> [REQUIREMENT] Reproduce the lines of the material from the one containing "दिन और नान pmuy" through the one containing "तहत 50% की सीमा", including both of those lines.

**********

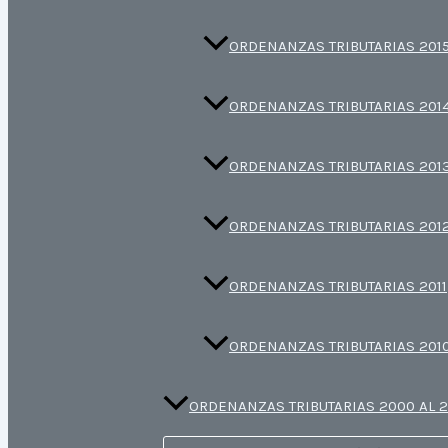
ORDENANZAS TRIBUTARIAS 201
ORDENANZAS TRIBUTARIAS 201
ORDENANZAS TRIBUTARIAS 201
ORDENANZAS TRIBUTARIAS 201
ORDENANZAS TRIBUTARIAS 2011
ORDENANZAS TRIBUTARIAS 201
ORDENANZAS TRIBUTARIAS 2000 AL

**********

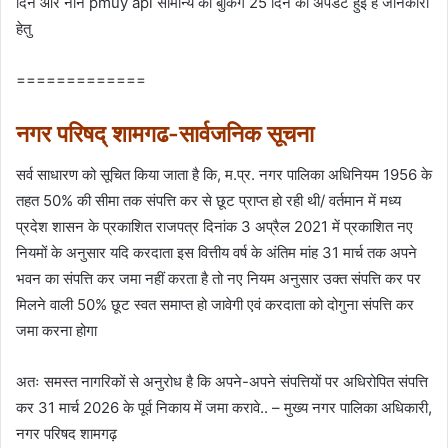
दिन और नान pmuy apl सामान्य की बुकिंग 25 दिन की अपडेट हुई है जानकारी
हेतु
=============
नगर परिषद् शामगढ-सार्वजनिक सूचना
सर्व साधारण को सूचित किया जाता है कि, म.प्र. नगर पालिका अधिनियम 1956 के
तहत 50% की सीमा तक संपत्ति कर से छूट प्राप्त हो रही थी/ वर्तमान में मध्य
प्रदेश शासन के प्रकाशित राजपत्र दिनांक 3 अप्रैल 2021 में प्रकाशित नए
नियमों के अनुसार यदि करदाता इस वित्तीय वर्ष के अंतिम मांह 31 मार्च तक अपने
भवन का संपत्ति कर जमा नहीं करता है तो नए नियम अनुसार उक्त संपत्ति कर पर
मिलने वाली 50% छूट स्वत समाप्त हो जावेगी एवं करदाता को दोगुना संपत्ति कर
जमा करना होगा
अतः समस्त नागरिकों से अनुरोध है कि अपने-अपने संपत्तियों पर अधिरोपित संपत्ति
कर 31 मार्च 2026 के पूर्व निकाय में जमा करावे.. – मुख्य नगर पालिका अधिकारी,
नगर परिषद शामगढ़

**********

> [WRITTEN RESPONSE]
दिन और नान pmuy apl सामान्य की बुकिंग 25 दिन की अपडेट हुई है जानकारी
हेतु
=============
नगर परिषद् शामगढ-सार्वजनिक सूचना
सर्व साधारण को सूचित किया जाता है कि, म.प्र. नगर पालिका अधिनियम 1956 के
तहत 50% की सीमा तक संपत्ति कर से छूट प्राप्त हो रही थी/ वर्तमान में मध्य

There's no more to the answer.